We know exactly how this story unfolds because we just lived through it. During the COVID-19 pandemic, when elective surgeries were halted and emergency room visits rose by 45 percent, hospitals nationwide saw their income plummet and their costs rise. Emergency department boarding times doubled to seven hours.
The Mayo Clinic alone faced a staggering $900 million shortfall, forcing pay cuts and furloughs for over 20,000 employees. The damage wasn’t limited to big institutions, either — 18 rural hospitals shut down in 2020 alone. Patient experiences deteriorated, with significant declines in staff responsiveness and cleanliness.

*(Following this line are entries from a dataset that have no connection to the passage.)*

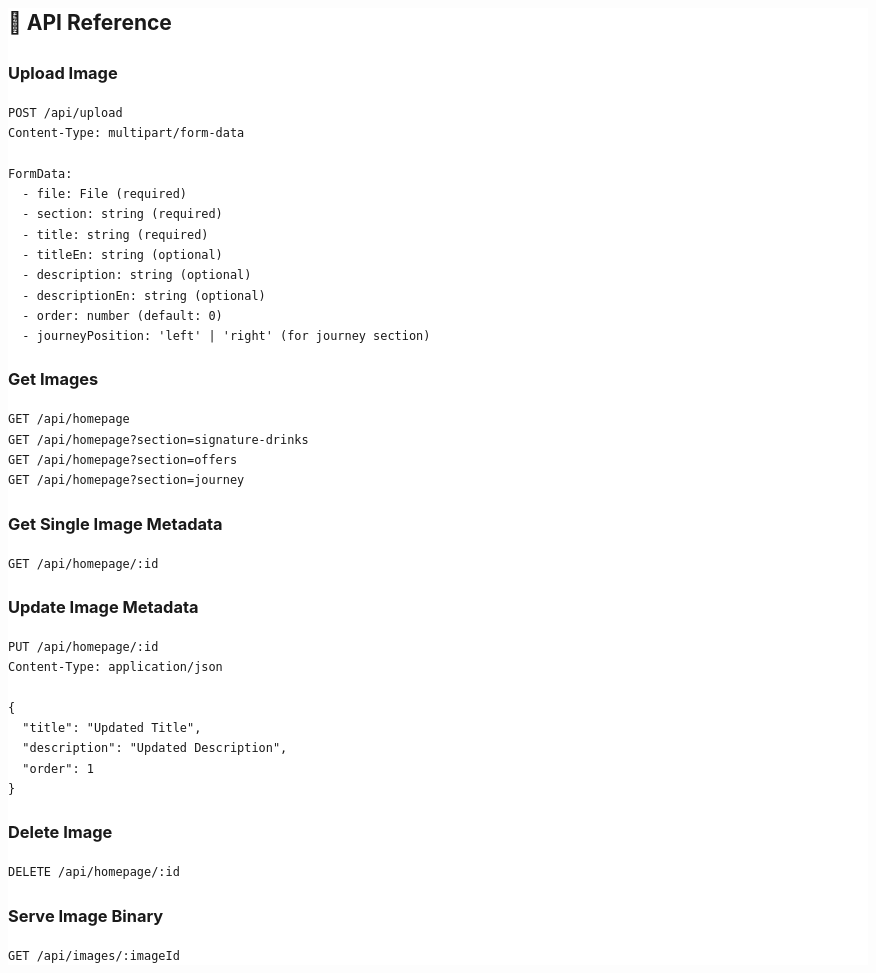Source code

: ## 🔌 API Reference

### Upload Image
```http
POST /api/upload
Content-Type: multipart/form-data

FormData:
  - file: File (required)
  - section: string (required)
  - title: string (required)
  - titleEn: string (optional)
  - description: string (optional)
  - descriptionEn: string (optional)
  - order: number (default: 0)
  - journeyPosition: 'left' | 'right' (for journey section)
```

### Get Images
```http
GET /api/homepage
GET /api/homepage?section=signature-drinks
GET /api/homepage?section=offers
GET /api/homepage?section=journey
```

### Get Single Image Metadata
```http
GET /api/homepage/:id
```

### Update Image Metadata
```http
PUT /api/homepage/:id
Content-Type: application/json

{
  "title": "Updated Title",
  "description": "Updated Description",
  "order": 1
}
```

### Delete Image
```http
DELETE /api/homepage/:id
```

### Serve Image Binary
```http
GET /api/images/:imageId
```
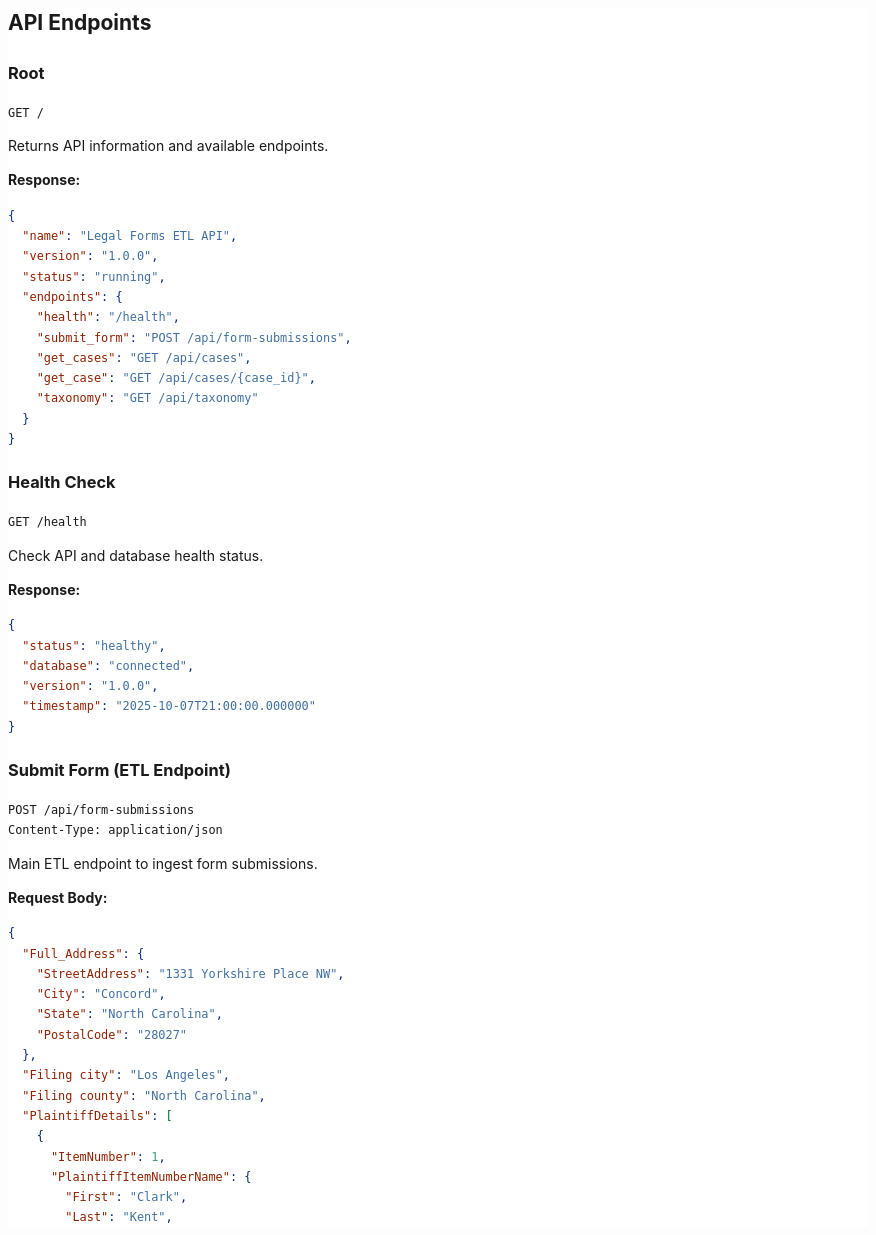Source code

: 
## API Endpoints

### Root
```
GET /
```
Returns API information and available endpoints.

**Response:**
```json
{
  "name": "Legal Forms ETL API",
  "version": "1.0.0",
  "status": "running",
  "endpoints": {
    "health": "/health",
    "submit_form": "POST /api/form-submissions",
    "get_cases": "GET /api/cases",
    "get_case": "GET /api/cases/{case_id}",
    "taxonomy": "GET /api/taxonomy"
  }
}
```

### Health Check
```
GET /health
```
Check API and database health status.

**Response:**
```json
{
  "status": "healthy",
  "database": "connected",
  "version": "1.0.0",
  "timestamp": "2025-10-07T21:00:00.000000"
}
```

### Submit Form (ETL Endpoint)
```
POST /api/form-submissions
Content-Type: application/json
```

Main ETL endpoint to ingest form submissions.

**Request Body:**
```json
{
  "Full_Address": {
    "StreetAddress": "1331 Yorkshire Place NW",
    "City": "Concord",
    "State": "North Carolina",
    "PostalCode": "28027"
  },
  "Filing city": "Los Angeles",
  "Filing county": "North Carolina",
  "PlaintiffDetails": [
    {
      "ItemNumber": 1,
      "PlaintiffItemNumberName": {
        "First": "Clark",
        "Last": "Kent",
```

The proposed Medicaid budget cut will have repercussions far longer and wider than that. Unlike the COVID-19 crisis, there's no vaccine to save the day. It might seem like hospitals can always absorb these costs, but let’s be real — when have we ever seen a struggling company serve its customers well? If an entire industry is forced to cut back, it won’t be executives who feel the squeeze — it will be you, the patient.
Granted, reducing the federal deficit is important. But slashing Medicaid to do it is like using an axe where we need a scalpel — brutal, imprecise and dangerously shortsighted.
Imagine needing urgent care but finding yourself stuck in a never-ending line because hospitals are underfunded, understaffed and overwhelmed. Already, patients in Boston face an average wait of 71 days to see a physician, with some specialties like gastroenterology experiencing delays up to 186 days. With these cuts, expect wait times to stretch even longer.
Reduced health care access isn’t just about numbers — it’s about lives. It’s about women losing prenatal and reproductive care. It’s about survivors of domestic violence losing trauma counseling. It’s about families watching critical support vanish.
When hospitals run on financial fumes, the most vulnerable suffer first — but eventually, we all do.
Mathangi Swaminathan is the founder and CEO of Parity Lab and a policy researcher recognized by Harvard’s Jane Mansbridge Award. Vamsee Prateek Gurram is the director of Strategy at Molina Healthcare.